### YOUR ASSIGNMENT
Hunt through the lines below for the string "different" and copy each one that has it.

(DATA TO EXAMINE begins)

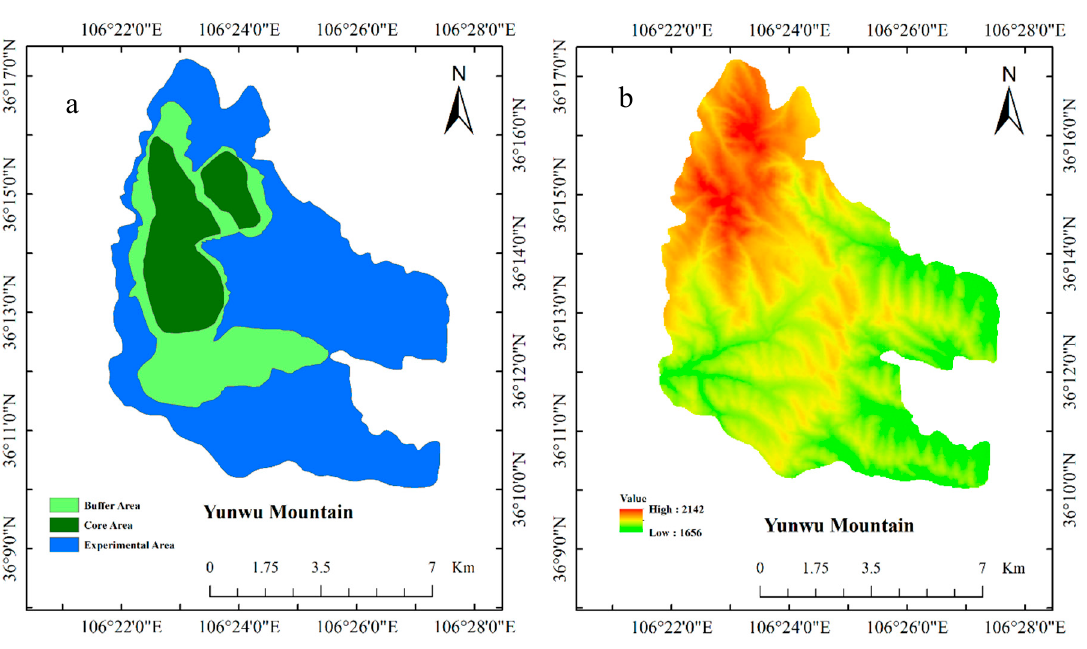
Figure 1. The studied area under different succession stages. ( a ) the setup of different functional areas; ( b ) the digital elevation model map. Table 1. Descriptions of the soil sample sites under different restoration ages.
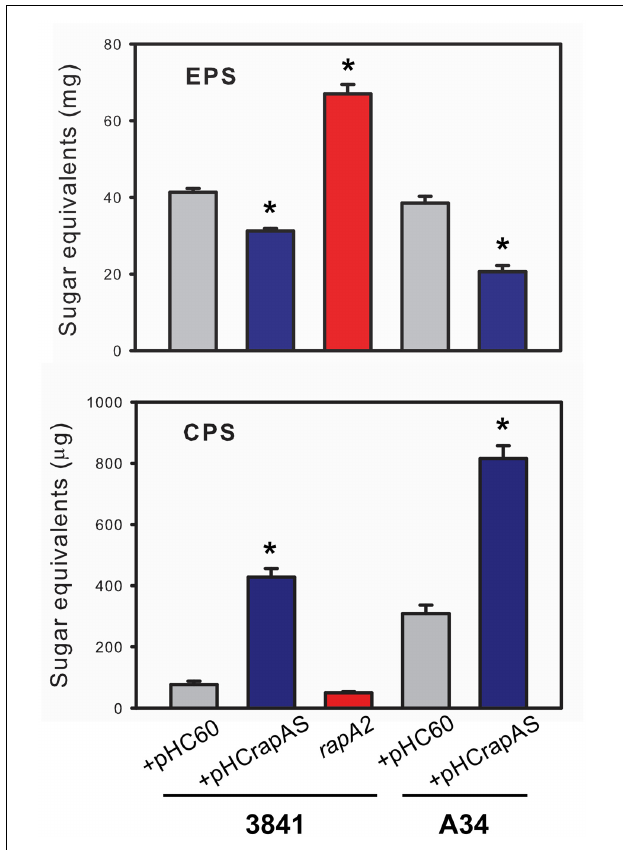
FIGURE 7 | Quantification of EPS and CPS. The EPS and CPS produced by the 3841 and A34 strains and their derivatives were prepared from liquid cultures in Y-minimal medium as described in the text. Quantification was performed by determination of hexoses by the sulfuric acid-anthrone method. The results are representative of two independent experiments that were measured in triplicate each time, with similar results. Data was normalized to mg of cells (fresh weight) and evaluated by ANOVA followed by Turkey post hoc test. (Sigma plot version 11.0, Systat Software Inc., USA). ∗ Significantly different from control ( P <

(DATA TO EXAMINE ends)
(DATA TO EXAMINE begins)

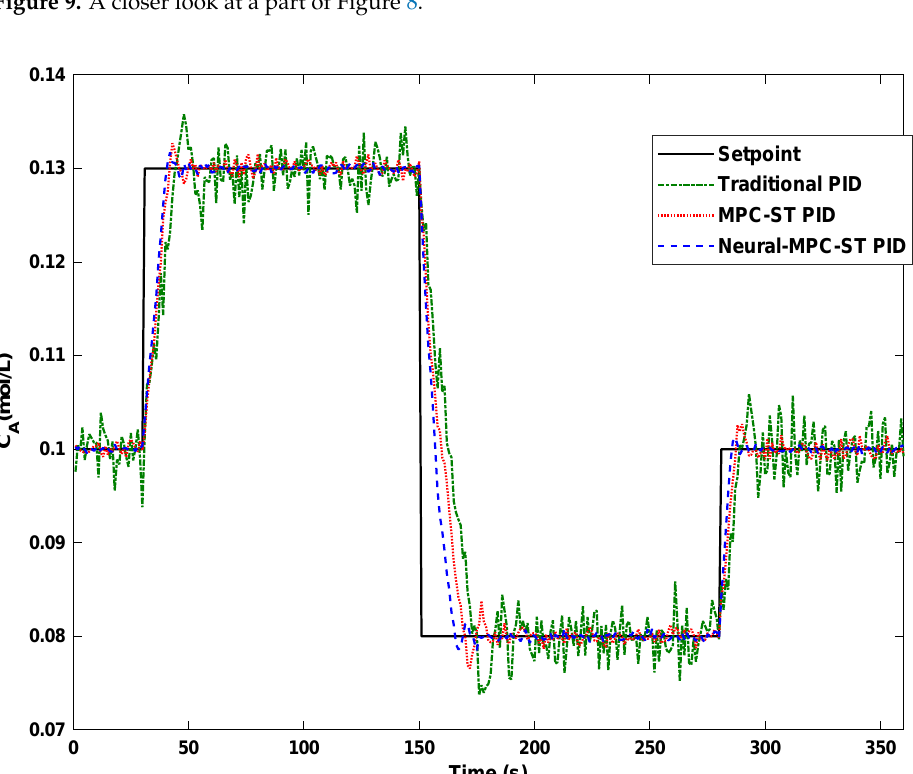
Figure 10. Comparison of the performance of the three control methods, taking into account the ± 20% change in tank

(DATA TO EXAMINE ends)

### RESPONSE TO THE EXERCISE
Figure 1. The studied area under different succession stages. ( a ) the setup of different functional areas; ( b ) the digital elevation model map. Table 1. Descriptions of the soil sample sites under different restoration ages.
FIGURE 7 | Quantification of EPS and CPS. The EPS and CPS produced by the 3841 and A34 strains and their derivatives were prepared from liquid cultures in Y-minimal medium as described in the text. Quantification was performed by determination of hexoses by the sulfuric acid-anthrone method. The results are representative of two independent experiments that were measured in triplicate each time, with similar results. Data was normalized to mg of cells (fresh weight) and evaluated by ANOVA followed by Turkey post hoc test. (Sigma plot version 11.0, Systat Software Inc., USA). ∗ Significantly different from control ( P <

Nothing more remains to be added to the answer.